The United Nations designated October 17th as the International Day for the Eradication of Poverty. This date is an opportunity for people of various backgrounds, beliefs, and financial means to acknowledge the challenges for people living in poverty and to act on their commitment to eradicating its painful realities.
In recent years, it’s become apparent that investors are increasingly keen to effect meaningful change and advance such causes by aligning their portfolio with their values. As an advisor, you should be well positioned to help your clients gain a greater understanding of the issues they care about most—it may help to deepen your existing relationships and attract new business.
In honor of this year’s observance, we’re encouraging investors to consider poverty holistically, as more than strictly an economic issue. Poverty is in part so devastating due to the various social factors that reinforce economic hardship, such as access to safe and healthy living conditions.
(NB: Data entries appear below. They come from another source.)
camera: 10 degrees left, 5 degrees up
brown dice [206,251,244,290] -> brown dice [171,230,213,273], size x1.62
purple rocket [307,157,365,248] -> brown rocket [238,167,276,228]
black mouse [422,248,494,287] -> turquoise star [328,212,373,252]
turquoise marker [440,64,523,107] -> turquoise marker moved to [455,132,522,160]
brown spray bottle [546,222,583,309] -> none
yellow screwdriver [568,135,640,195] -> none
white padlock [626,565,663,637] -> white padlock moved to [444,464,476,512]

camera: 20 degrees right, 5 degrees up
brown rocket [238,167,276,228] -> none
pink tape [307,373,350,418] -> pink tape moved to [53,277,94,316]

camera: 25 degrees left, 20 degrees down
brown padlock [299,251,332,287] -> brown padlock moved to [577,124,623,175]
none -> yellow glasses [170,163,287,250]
Some investors may seek to reduce portfolio exposure to companies that perpetuate poverty and, as their advisor, you may be expected to provide guidance as to how best this can be accomplished. In this instance, consider discussing with them the following three corporate practices:
Companies perpetuate poverty by exploiting addiction, lack of information, or limited access to alternative products. Companies whose businesses rely on products and services such as tobacco, predatory lending, and gambling fall into this category.
Companies that inadequately manage their toxic waste and air pollution pose negative health and environmental risks in their neighborhoods. Hazardous waste disproportionately affects lower-income communities, creating dire health—and financial—consequences.
Companies with poor diversity practices reinforce existing inequalities. Workplace discrimination worsens pay disparities among diverse employees.
These categories are just a few of the many ways in which poverty is reinforced by companies’ social, environmental, and governance practices. Making the connection between corporate behavior and destitution, and redirecting capital away from corporate behaviors that perpetuate inequality are tangible ways investors can use assets to end poverty in all its forms.